Churches & Schools

D.'s first church was St. James's Ashted, which had been Dr. John Ash's house. It was consecrated in 1810, but had then been in use for nineteen years as a private chapel. Enlarged in '35, it acquired a tower, and in '53 a parish. Damaged in World War II, it was demolished in the '50's. Population growth beyond Ashted brought St. Matthew's, completed in 1842 and given a parish out of Aston that included all of D. and N. Eight years later the R. C. chapel of St. Joseph was built in the Catholic cemetery on the valley side off Long Acre. Enlarged in '72 it then became a parish church. Like St. Matthew's but unlike all others herein it is still open. St. Clement's on N. Park Road opened in '59 and is now closed awaiting demolition. Other Anglican churches with dates of opening and closing are St. Lawrence Dartmouth Street (1867-1951) St. Anne's Cato Street ('69-'51) and St. Catherine's Scholefield Street ('78-'45). St. Vincent's RC began in '83 as a school chapel in Vauxhall Grove : there is a recently-built church in D. Manor Precinct. Details of other churches and chapels may be found in V.C.H. Warks. Vol.
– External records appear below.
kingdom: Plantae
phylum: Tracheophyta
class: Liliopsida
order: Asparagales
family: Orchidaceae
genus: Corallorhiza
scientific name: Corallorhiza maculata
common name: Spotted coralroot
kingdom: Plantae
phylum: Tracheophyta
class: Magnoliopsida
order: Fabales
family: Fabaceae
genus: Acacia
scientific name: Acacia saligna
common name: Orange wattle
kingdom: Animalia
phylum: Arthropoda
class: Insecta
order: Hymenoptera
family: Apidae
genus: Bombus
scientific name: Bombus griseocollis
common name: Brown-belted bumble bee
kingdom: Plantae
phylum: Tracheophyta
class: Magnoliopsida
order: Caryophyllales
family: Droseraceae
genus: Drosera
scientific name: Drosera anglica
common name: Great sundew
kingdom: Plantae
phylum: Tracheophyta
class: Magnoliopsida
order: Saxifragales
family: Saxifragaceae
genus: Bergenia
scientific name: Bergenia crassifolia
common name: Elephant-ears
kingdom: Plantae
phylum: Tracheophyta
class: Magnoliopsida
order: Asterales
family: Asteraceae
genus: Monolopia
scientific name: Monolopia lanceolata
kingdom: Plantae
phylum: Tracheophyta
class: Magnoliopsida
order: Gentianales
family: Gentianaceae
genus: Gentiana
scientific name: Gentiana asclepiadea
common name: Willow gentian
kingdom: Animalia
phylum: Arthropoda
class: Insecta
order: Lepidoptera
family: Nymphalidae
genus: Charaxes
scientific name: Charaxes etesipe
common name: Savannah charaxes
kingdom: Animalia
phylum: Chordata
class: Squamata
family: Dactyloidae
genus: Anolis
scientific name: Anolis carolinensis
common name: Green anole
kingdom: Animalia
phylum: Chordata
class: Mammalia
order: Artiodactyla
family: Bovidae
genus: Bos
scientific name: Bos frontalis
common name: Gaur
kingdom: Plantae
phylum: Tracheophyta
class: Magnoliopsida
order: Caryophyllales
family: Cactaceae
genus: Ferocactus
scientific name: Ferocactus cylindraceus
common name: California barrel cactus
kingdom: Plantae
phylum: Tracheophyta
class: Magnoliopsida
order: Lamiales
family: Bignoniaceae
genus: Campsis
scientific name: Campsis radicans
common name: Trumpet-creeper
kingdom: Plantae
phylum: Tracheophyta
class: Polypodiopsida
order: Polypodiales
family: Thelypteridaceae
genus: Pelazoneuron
VII.

There was a church school at Ashted in 1828, which stayed open for 32 years. Until after the 1870 Act all schools were denominational : those in Legge and Lawley Streets were opened in '39 and '50, and three were started in '68 - St. Joseph's RC, St. Lawrence's CE, and St. Matthew's (renamed St. Anne's) CE The Birmingham School Board needed to provide buildings to educate many thousands of children : their schools in D. and N., with opening dates, were :- Bloomsbury (Lingard Street), the very first Board School in the Borough, with places for 1059 children (1873), Windsor Street ('74), Dartmouth Street ('76), Grosvenor Street ('77), Eliot Street ('79), Loxton Street ('83), and Cromwell Street ('89).

Birmingham Education Committee superseded the Board and took over its schools in 1902 : only N. Park Road ('04) and Charles Arthur Street Schools ('11) were new requirements in districts fully developed and with a declining population. Reorganisation after the 1944 Act brought changes of name and function to many schools. Redevelopment has swept away all but two - Eliot Street (Nechells Secondary & J.I. in bad repair) and Cromwell J. I. New church schools are St. Clement's, St. Matthew's, and St. Joseph's and St. Vincent's. County Schools are Vauxhall Gardens and the huge D. Manor Comprehensive.